Microservices Architecture: Features and Benefits

Martin Fowler’s microservices paradigm emphasizes decomposition of applications into small, independent services focusing on specific functionalities. Key features include decentralized data management, autonomous development teams, and continuous deployment.

Unlike monolithic applications, which bundle all functionalities into a single unit, microservices are componentized into distinct modules, each responsible for a particular business capability. This division facilitates scalability, resilience, and technology diversity.

Teams are typically organized around services, enabling independent deployment and updates, which contrasts with monolithic structures where tight coupling complicates modifications.

Data management in microservices is decentralized, allowing each service its data store, which increases flexibility and prevents data bottlenecks. Monitoring becomes vital to detect failures early and maintain system health, aligning with designing for failure principles that encourage fault tolerance.

Microservices – Advantages and Disadvantages

Advantages include improved scalability, resilience, and faster deployment cycles. Disadvantages encompass increased complexity in managing distributed systems, challenges in data consistency, and potential overhead in inter-service communication.

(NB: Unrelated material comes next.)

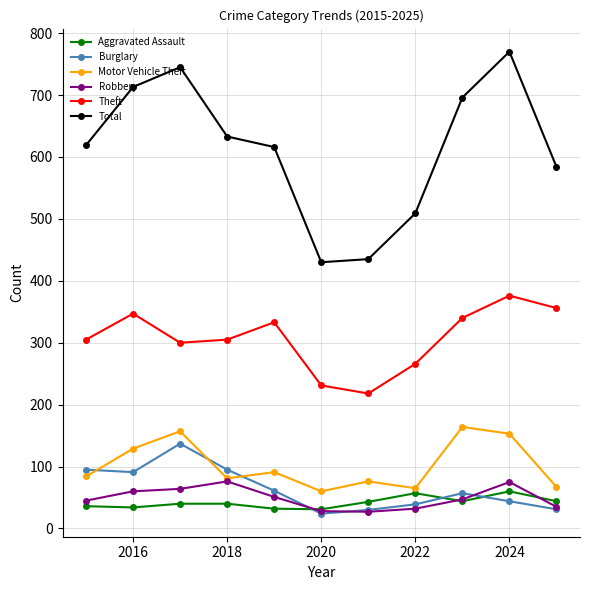

Which series has the widest spread of values?

Total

Preconditions for Microservices Adoption

Organizations should have mature DevOps culture, automated deployment pipelines, and comprehensive monitoring systems before adopting microservices. Additionally, teams must be skilled in distributed system design, and the system should benefit from separation of concerns.

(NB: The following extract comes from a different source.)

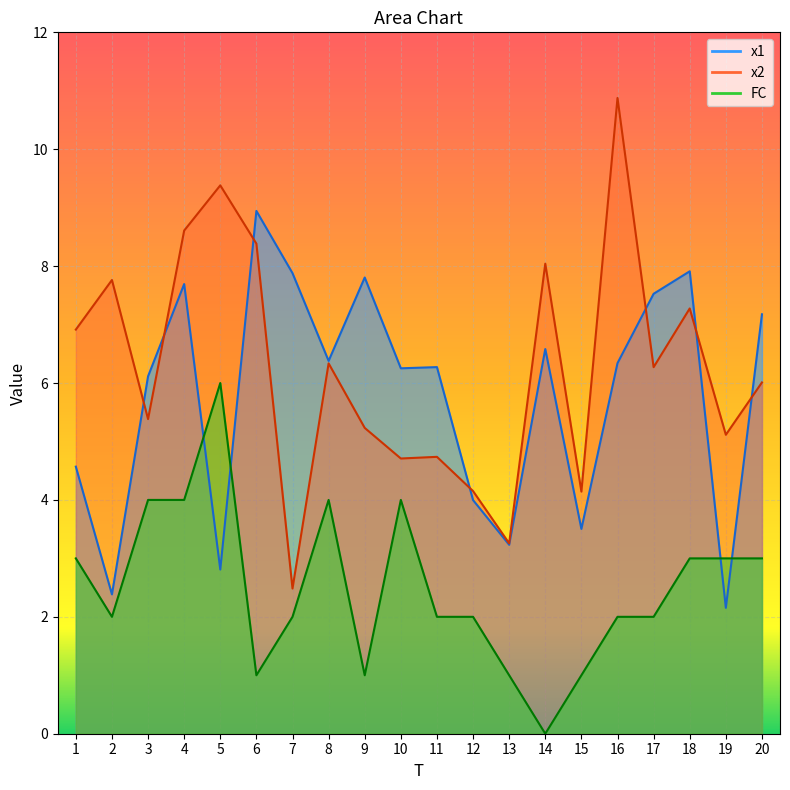

The x1 series shows 7.7 at 4. True or false?

True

Performance and Usability Scenario for BDSS

Performance Scenario: When the number of users subscribing to event notifications exceeds 10,000 simultaneously, the system experiences significant latency in sending emails, leading to delayed notifications and decreased user satisfaction. This scenario tests the system’s capacity to handle high load efficiently and ensure prompt delivery of notifications.

Applying Black Box Testing Principles

Test planning involves analyzing input parameters—such as email address length, event category validity, and location data—to define boundary conditions and typical cases. Principles include partitioning input data into equivalence classes, covering valid, invalid, and edge cases. For example, testing maximum and minimum weight limits for a letter, or invalid dimensions exceeding allowed sizes, adheres to the Design by Contract precondition requirements. Estimating minimal test cases requires identifying representative classes and boundary values; typically, a set of five to ten tests suffices to cover the critical input space.

Java Method Precondition Assertion

An example assertion to verify preconditions could be:

assert weight > 0 && weight 

Impact of Design by Contract on Unit Testing

Design by Contract simplifies unit testing by explicitly defining preconditions and postconditions, which serve as clear fail points for invalid inputs and incorrect outputs, enabling automated verification of method correctness with minimal supplementary tests.

Code Metrics and Complexity Analysis

Sample codes—a method with multiple conditionals and loops—are chosen to illustrate differences in LOC and cyclomatic complexity. Calculations show that code with nested conditionals increases complexity, guiding refactoring decisions towards smaller, more maintainable units.

Conclusion

In summary, understanding stakeholder concerns, architectural styles, design patterns, and quality metrics is essential for developing robust, scalable, and maintainable software systems. Employing patterns like MVC and Proxy, alongside microservice architecture, supports these goals, while metrics inform ongoing improvements in code quality.